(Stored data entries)
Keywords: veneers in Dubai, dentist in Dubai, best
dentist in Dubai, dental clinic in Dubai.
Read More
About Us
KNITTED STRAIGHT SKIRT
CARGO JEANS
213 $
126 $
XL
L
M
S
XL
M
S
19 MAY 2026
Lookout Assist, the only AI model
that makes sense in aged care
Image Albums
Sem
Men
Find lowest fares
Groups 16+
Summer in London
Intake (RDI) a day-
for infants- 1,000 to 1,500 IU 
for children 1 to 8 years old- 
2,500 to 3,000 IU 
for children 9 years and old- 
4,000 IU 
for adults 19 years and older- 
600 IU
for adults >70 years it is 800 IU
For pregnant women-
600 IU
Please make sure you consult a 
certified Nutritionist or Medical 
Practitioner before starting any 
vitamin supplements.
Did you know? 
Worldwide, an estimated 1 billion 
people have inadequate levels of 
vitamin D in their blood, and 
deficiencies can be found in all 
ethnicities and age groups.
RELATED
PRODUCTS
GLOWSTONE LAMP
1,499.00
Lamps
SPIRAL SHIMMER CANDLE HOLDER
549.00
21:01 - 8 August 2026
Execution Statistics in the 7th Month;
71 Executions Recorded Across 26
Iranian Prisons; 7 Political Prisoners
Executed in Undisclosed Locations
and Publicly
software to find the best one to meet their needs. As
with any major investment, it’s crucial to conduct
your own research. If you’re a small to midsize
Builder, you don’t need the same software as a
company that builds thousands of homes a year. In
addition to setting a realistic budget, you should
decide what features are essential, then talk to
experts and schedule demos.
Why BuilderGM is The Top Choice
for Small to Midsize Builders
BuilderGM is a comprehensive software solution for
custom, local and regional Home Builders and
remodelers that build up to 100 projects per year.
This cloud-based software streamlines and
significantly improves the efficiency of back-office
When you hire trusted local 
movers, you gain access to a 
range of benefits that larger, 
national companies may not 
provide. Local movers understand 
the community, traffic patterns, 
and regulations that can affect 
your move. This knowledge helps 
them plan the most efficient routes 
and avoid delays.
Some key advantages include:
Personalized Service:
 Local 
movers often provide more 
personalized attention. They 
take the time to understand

**Work to be completed**
Out of the entries, report each line that contains the word "dentist".

**Result of the exercise**
Keywords: veneers in Dubai, dentist in Dubai, best
dentist in Dubai, dental clinic in Dubai.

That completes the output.